How to complete this task:
Turn the lines of the items into a numbered list, beginning at the line that contains "info@sweeto.se" and continuing through the final line of the items. Leave out any blank lines.
━━━
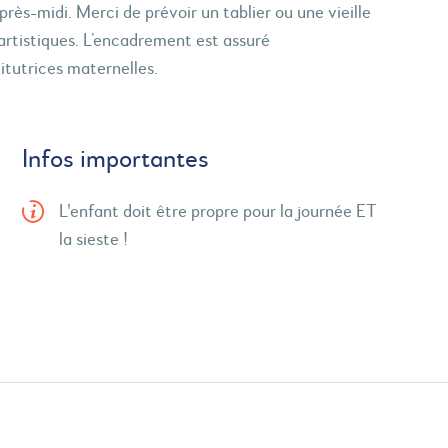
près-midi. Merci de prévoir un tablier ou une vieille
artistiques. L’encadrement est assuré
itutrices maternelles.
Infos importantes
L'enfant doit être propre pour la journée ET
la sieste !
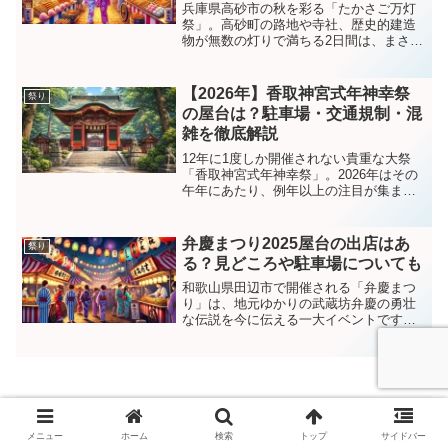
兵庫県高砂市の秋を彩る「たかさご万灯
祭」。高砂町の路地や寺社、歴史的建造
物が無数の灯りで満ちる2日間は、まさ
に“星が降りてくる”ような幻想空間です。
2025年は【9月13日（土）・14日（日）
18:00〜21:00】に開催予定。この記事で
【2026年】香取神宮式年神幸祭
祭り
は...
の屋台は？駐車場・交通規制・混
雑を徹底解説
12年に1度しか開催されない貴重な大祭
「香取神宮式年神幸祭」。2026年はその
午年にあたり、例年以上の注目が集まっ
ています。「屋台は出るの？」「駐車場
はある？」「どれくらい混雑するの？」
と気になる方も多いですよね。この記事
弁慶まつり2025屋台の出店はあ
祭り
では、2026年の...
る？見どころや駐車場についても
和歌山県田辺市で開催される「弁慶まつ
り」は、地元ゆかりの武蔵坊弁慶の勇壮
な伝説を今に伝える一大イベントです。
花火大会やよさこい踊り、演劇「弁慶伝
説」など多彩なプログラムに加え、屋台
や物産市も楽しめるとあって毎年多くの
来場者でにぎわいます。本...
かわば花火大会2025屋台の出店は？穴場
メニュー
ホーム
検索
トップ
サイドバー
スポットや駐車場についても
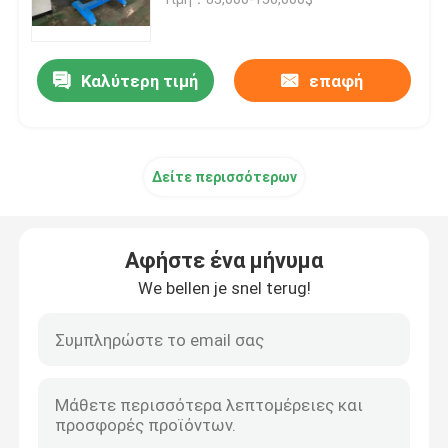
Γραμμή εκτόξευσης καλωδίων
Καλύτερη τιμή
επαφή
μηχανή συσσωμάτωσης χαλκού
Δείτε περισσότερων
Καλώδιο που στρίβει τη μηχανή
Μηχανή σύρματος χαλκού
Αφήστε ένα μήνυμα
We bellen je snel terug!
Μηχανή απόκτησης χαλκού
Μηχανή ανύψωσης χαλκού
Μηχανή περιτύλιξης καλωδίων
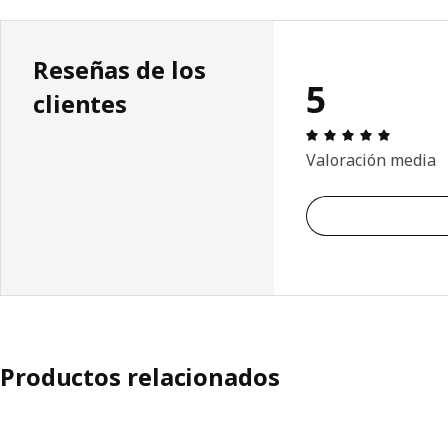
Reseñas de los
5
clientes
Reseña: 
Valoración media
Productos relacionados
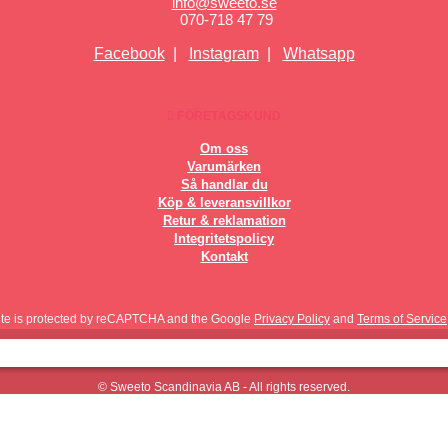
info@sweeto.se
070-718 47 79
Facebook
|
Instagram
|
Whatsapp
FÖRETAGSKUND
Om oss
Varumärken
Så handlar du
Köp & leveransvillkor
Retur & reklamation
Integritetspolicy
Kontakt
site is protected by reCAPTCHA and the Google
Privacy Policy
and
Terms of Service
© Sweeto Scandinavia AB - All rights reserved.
━━━
Task result:
1. info@sweeto.se
2. 070-718 47 79
3. Facebook
4. |
5. Instagram
6. |
7. Whatsapp
8. FÖRETAGSKUND
9. Om oss
10. Varumärken
11. Så handlar du
12. Köp & leveransvillkor
13. Retur & reklamation
14. Integritetspolicy
15. Kontakt
16. site is protected by reCAPTCHA and the Google
17. Privacy Policy
18. and
19. Terms of Service
20. © Sweeto Scandinavia AB - All rights reserved.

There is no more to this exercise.